The bankruptcy of the American bank SVB, which led to a crisis in the global banking sector, is a “textbook example of bad management”, according to the vice president of the Fed for banking regulation, Michael Barr, quoted by AFP.

Silicon Valley BankPhoto: Jeff Chiu/AP/Profimedia

In addition, “the failure of SVB shows the need to move forward in our work to improve the stability of the banking system,” the US central bank official told Congress on Tuesday, according to his speech released on Monday. .

Michael Barr was one of the creators of the Dodd-Frank law, adopted after the financial crisis of 2008-2009 to better supervise the activities of large American banking institutions. In 2018, this reform was canceled by former President Donald Trump.

“For example, it is critical that we propose and implement final Basel III reforms that better reflect business and operational risks in our assessments of banks’ capital requirements,” the Fed vice president said.

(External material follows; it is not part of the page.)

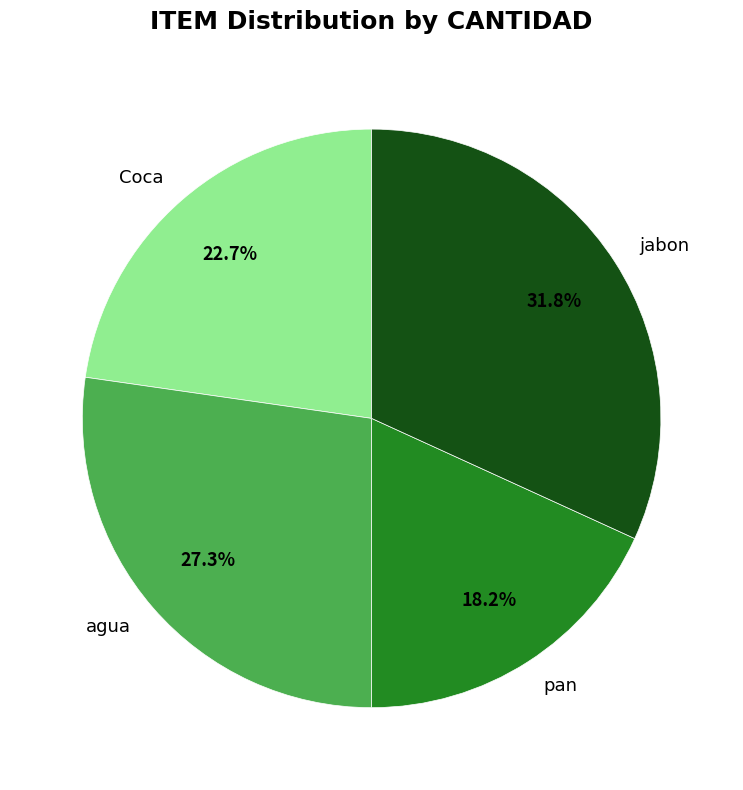

To the nearest percent, what is the average slice percentage?

25%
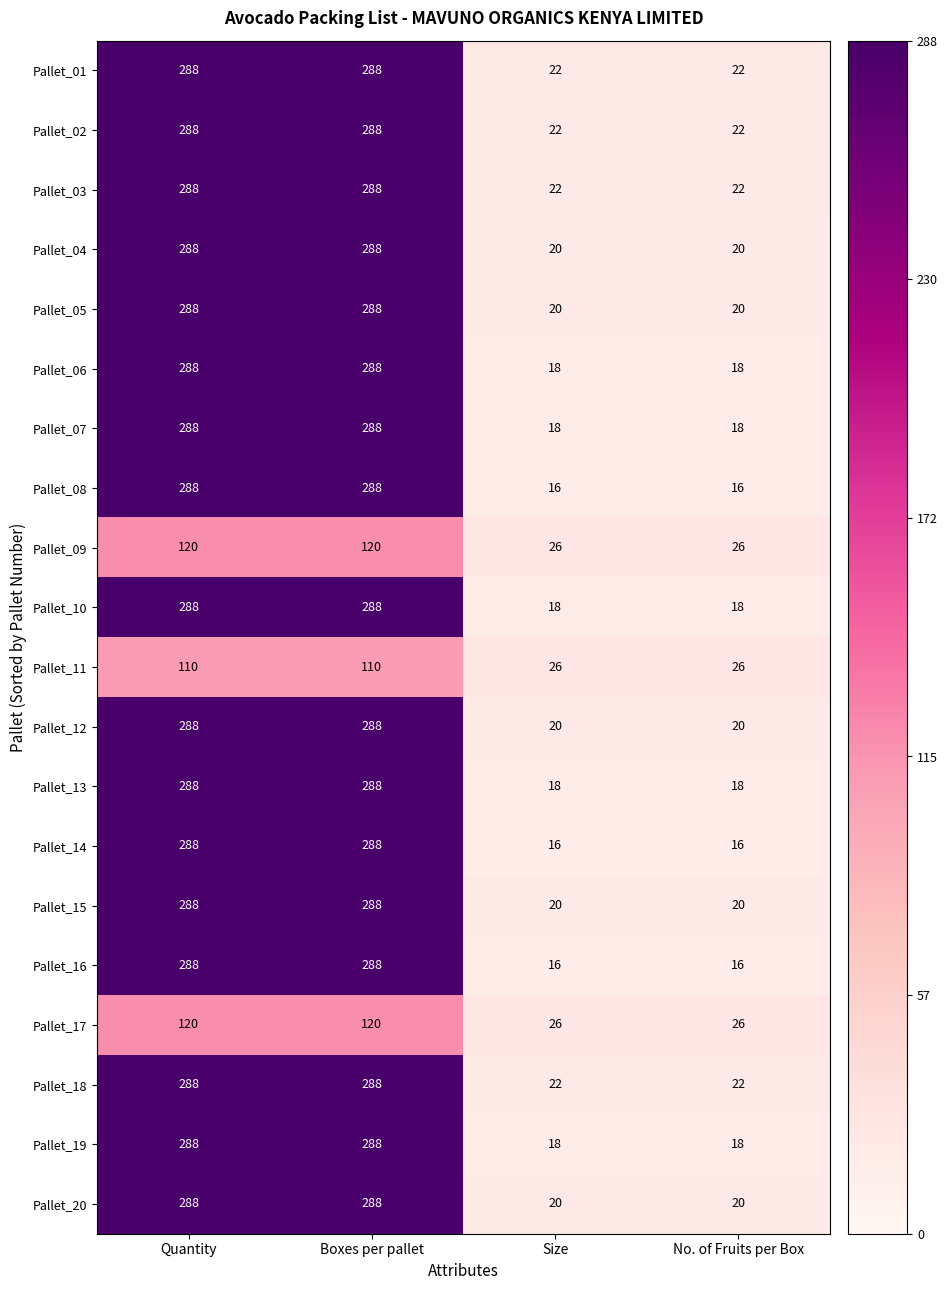

Is the value of Pallet_17 at No. of Fruits per Box greater than the value of Pallet_14 at Boxes per pallet?

No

Basel III, a wide range of international banking sector reforms, was launched after the 2008-2009 financial crisis to strengthen the reliability of banks. Many steps have been taken, but some reforms are not yet complete, especially in the United States.

Among the measures to be implemented, Michael Barr should also mention that the Fed plans to offer “long-term debt obligations” to large banks that are not part of the club of thirty systemic institutions, also known as “too big to fail”. .

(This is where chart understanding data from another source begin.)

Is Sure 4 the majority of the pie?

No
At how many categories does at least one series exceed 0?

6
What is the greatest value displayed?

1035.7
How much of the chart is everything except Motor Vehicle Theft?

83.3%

This would give them “resources to absorb the losses to support their stabilization and allow them to resolve the problem in a way that does not pose a systemic risk,” he said.

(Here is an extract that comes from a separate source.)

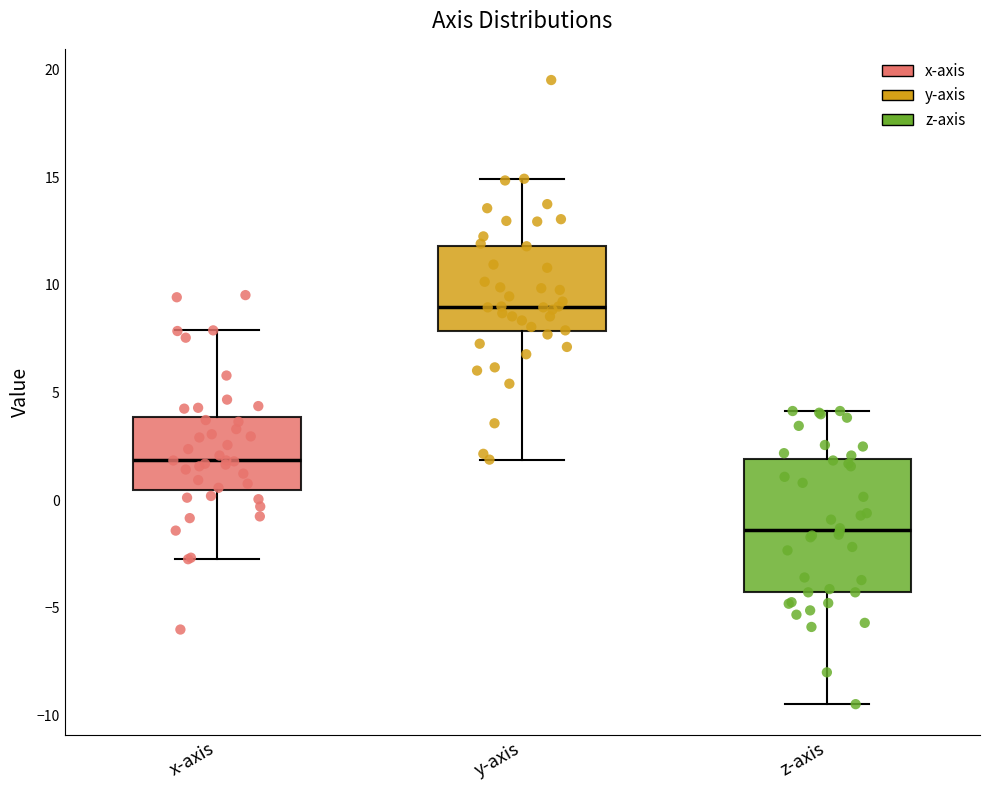

Comparing the boxes themselves (not the whiskers), which one is the tallest?

z-axis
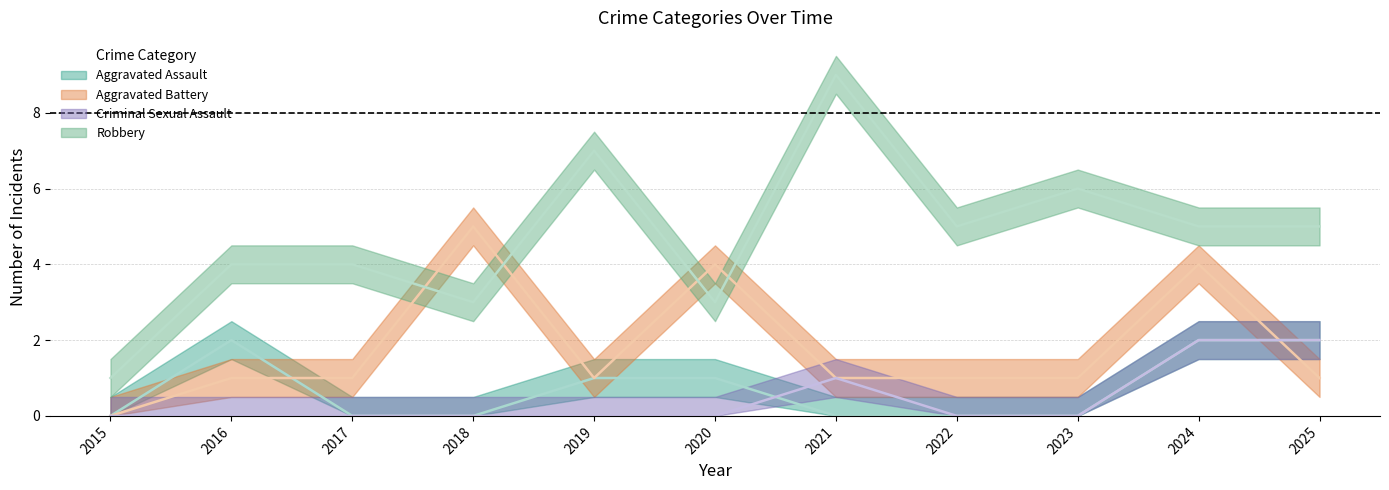

Which label corresponds to the largest value in the chart?

2021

In addition, “recent events have shown that we need to evolve our understanding of the banking sector in light of changing technologies and new risks,” the Fed vice chairman added.

The Fed is conducting a bankruptcy review of SVB and is expected to release its findings on May 1.

The work to date has highlighted that “SVB had inadequate risk management and internal controls that struggled to keep up with the bank’s growth,” Michael Barr is expected to tell the US Senate Banking Committee.